DIRECTIONS FOR THIS TASK: Retype the rows starting with the line that contains "Examine the energy" and going on through the line that contains "The answer is value=47.16 unit=mm", with both of those lines included. Leave the pictures out.

INPUT:
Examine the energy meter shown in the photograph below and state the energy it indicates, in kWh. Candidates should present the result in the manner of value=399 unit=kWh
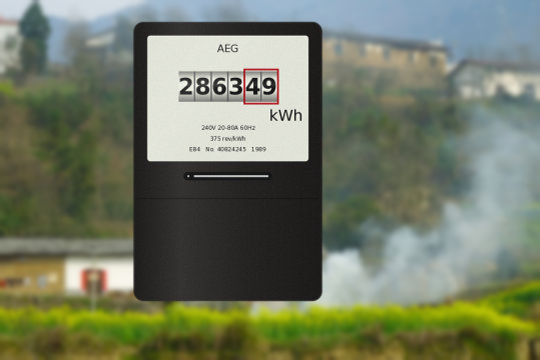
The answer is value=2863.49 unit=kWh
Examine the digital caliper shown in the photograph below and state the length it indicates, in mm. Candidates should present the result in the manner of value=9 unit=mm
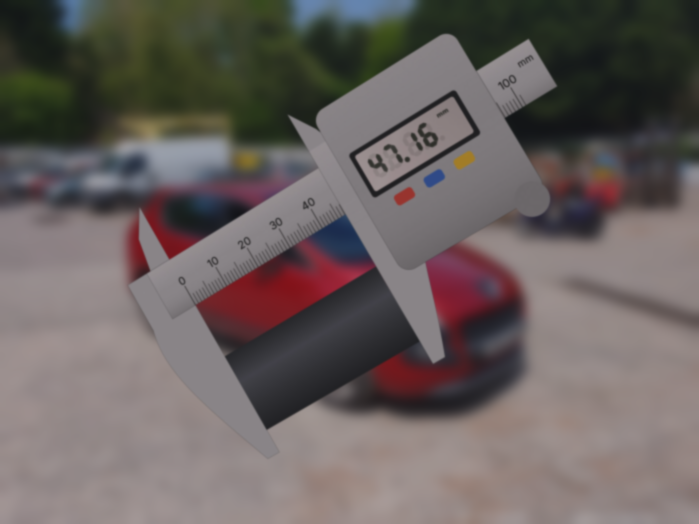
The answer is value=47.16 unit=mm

--

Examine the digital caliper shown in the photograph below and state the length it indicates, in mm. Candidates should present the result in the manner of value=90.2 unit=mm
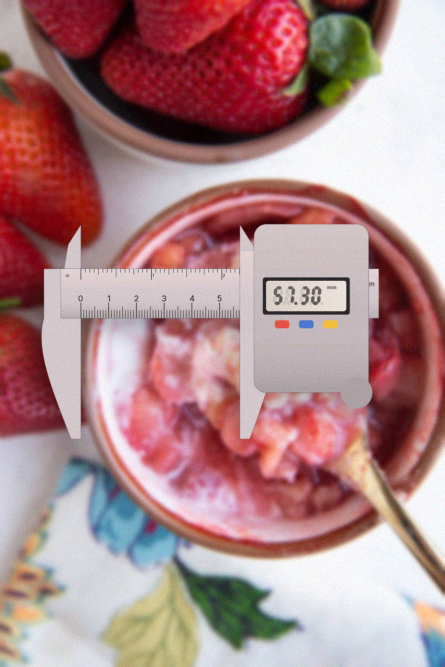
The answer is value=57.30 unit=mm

...

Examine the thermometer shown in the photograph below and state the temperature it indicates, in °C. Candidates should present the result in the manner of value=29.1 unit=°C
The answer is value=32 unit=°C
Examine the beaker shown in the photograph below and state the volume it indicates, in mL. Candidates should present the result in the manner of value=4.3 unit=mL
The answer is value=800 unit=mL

YOUR SOLUTION:
Examine the energy meter shown in the photograph below and state the energy it indicates, in kWh. Candidates should present the result in the manner of value=399 unit=kWh
The answer is value=2863.49 unit=kWh
Examine the digital caliper shown in the photograph below and state the length it indicates, in mm. Candidates should present the result in the manner of value=9 unit=mm
The answer is value=47.16 unit=mm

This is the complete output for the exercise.